Question

(This is a follow-up question to my earlier question about how to manage standard development and customer-specific development in a cvs.)

We are using different branches in mercurial to distinguish between standard development (development of our standard software) and customer-specific development (development of customer-specific modifications of our standard software).

So, lets say we have the following branches:

  • default (standard development branch)
  • revision1.0 (standard development branch for bugfixing)
  • revision1.1 (standard development branch for bugfixing)
  • customerA (a clone from "revision1.0" with some changes)

When Customer A wants to upgrade from 1.0 to 1.1, we simply pull from revision1.1 to customerA (and solve the merge conflicts). So far, so good.

What I want to avoid is that a developer accidently merges some customer-specific code into a standard development branch. We can identify "customer-specific code" by its Java namespace.

Is there any way to do this?

EDIT: changed "push" into "merge" as this is the correct term

Was it helpful?

Solution

You can block developers pushing bad commits or merges to your "central" repository but you can't stop them from doing them locally. So you could use, for example, a pretxnchangegroup hook to make sure a push doesn't result in customer specific code in the revision1.0 branch (or clone), but that will just reject the developer's push. He or she will still have the bad commit locally and will need to unravel it.

There's some confusion in the comments above because you're conflating terms. One merges things between (named) branches and pushes things between repositories.

OTHER TIPS

This isn't really an answer to the question, but if you are using branching instead of clones, then, in my humble opinion, the issue isn't worth worrying over.

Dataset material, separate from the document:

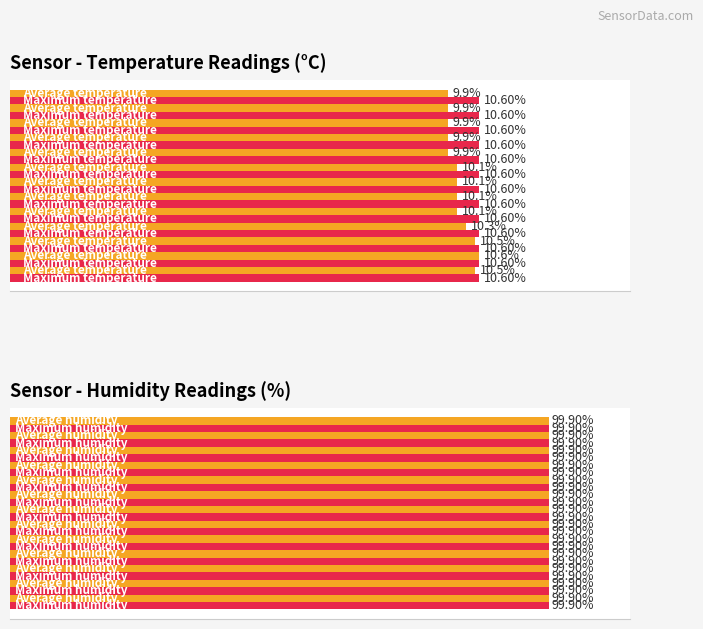

Between 6 and 8, which is larger?

6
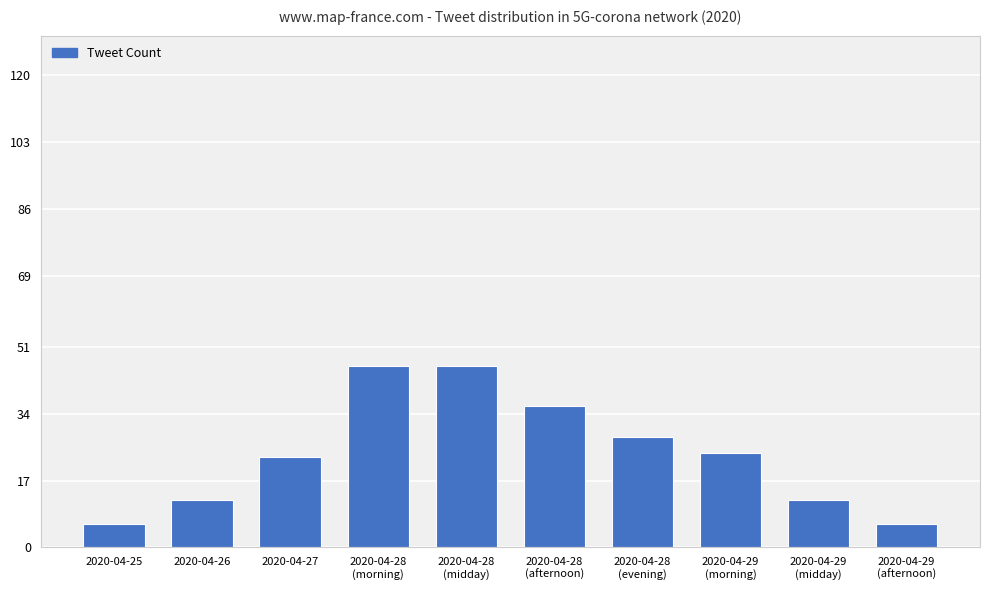

What is the label of the 10th bar from the left?

2020-04-29
(afternoon)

As long as developers merge branches using branch names rather than revision numbers, and the branch naming for customer branches is fairly distinct from other branches, it would be quite difficult for someone to accidentally do 'hg merge customerA'. We (team of 12 devs) have had a similar branching strategy running for a couple of years and have yet to have someone accidentally merge the wrong branches.

In the rare case it does happen, it will usually be solvable in an hour or 2 with reverse commits. And since it seems you don't merge customerA back to anything, you can even do a reverse-reverse commit on that branch to bring the changes back.

You may prevent accidental pushes by not allowing pushes at all. Assuming, there is some wise administrator of main (possibly "team") repository, you may rely on using exclusively pull requests. This prevents any pushes, and only administrator of main repo has right to pull stuff into main repo. Or - in case things do not seem in acceptable shape - reject it.

Pieter Hintjens is proposing use of dedicated repositories (one repo per purpose, so one repo may play a role of a branch). And one of his reasons for this organization is just to prevent accidental mess created by push into a repo. See "Robustness in Conflict" and "Guarantees of Isolation" in http://hintjens.com/blog:24.

Note, that this seems to fit a bit better for use of git then Mercurial, as Mercurial keeps branch names burned into commits, so you are not so free to play with them.